“Yes,” replied Mrs. Bray as she slowly drew a light blanket over the baby.
“Very well. Put it in the basket, and let her take it away.”
“She is not a good woman,” said the nurse, whose heart was failing her at the last moment.
“She may be the devil for all I care,” returned Mrs. Dinneford.
Mrs. Bray did as she was ordered, but with an evident reluctance that irritated Mrs. Dinneford.
“Go now and bring up the woman,” she said, sharply.
The woman was brought. She was past the prime of life, and had an evil face. You read in it the record of bad passions indulged and the signs of a cruel nature. She was poorly clad, and her garments unclean.

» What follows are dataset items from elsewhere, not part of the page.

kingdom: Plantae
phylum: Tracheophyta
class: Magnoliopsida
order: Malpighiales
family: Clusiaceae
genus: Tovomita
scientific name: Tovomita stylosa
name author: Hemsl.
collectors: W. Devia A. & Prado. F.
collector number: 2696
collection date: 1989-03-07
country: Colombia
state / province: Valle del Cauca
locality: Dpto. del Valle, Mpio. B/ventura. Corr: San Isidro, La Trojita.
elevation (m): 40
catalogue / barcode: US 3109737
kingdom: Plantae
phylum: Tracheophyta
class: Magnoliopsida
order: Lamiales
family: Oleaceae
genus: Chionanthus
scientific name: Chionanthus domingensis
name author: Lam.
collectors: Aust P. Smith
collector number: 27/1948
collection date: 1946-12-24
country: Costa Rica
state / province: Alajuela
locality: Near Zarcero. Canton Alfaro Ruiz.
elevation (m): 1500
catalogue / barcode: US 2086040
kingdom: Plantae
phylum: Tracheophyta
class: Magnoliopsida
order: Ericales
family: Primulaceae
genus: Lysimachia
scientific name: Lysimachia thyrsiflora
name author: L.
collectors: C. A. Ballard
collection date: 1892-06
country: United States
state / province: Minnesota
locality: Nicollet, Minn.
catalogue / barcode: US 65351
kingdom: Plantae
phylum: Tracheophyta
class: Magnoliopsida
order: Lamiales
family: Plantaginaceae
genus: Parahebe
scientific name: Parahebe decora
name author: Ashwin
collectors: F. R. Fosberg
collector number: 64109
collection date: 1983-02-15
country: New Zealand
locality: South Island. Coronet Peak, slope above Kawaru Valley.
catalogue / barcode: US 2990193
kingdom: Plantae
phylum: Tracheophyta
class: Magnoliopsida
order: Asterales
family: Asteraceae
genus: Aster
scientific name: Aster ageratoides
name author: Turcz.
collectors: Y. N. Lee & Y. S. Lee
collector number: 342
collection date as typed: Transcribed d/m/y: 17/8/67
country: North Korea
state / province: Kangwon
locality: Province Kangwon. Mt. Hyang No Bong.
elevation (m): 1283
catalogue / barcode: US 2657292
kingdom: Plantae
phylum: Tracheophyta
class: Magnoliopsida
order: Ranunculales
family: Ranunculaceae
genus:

“You will take this child?” said Mrs. Dinneford abruptly, as the woman came into her presence.
“I have agreed to do so,” she replied, looking toward Mrs. Bray.
“She is to have fifty dollars,” said the nurse.
“And that is to be the last of it!” Mrs. Dinneford’s face was pale, and she spoke in a hard, husky voice.
Opening her purse, she took from it a small roll of bills, and as she held out the money said, slowly and with a hard emphasis,
“You understand the terms. I do not know you—not even your name. I don’t wish to know you. For this consideration you take the child away. That is the end of it between you and me. The child is your own as much as if he were born to you, and you can do with him as you please. And now go.” Mrs. Dinneford waved her hand.
“His name?” queried the woman.
“He has no name!” Mrs. Dinneford stamped her foot in angry impatience.
The woman stooped down, and taking up the basket, tucked the covering that had been laid over the baby close about its head, so that no one could see what she carried, and went off without uttering another word.
It was some moments before either Mrs. Dinneford or the nurse spoke. Mrs. Bray was first to break silence.
“All this means a great deal more than you have counted on,” she said, in a voice that betrayed some little feeling. “To throw a tender baby out like that is a hard thing. I am afraid—”
“There, there! no more of that,” returned Mrs. Dinneford, impatiently. “It’s ugly work, I own, but it had to be done—like cutting off a diseased limb. He will die, of course, and the sooner it is over, the better for him and every one else.”
“He will have a hard struggle for life, poor little thing!” said the nurse. “I would rather see him dead.”
Mrs. Dinneford, now that this wicked and cruel deed was done, felt ill at ease. She pushed the subject away, and tried to bury it out of sight as we bury the dead, but did not find the task an easy one.
What followed the birth and removal of Edith’s baby up to the time of her return to reason after long struggle for life, has already been told. Her demand to have her baby—“Oh, mother, bring me my baby! I shall die if you do not!” and the answer, “Your baby is in heaven!”—sent the feeble life-currents back again upon her heart. There was another long period of oblivion, out of which she came very slowly, her mind almost as much a blank as the mind of a child.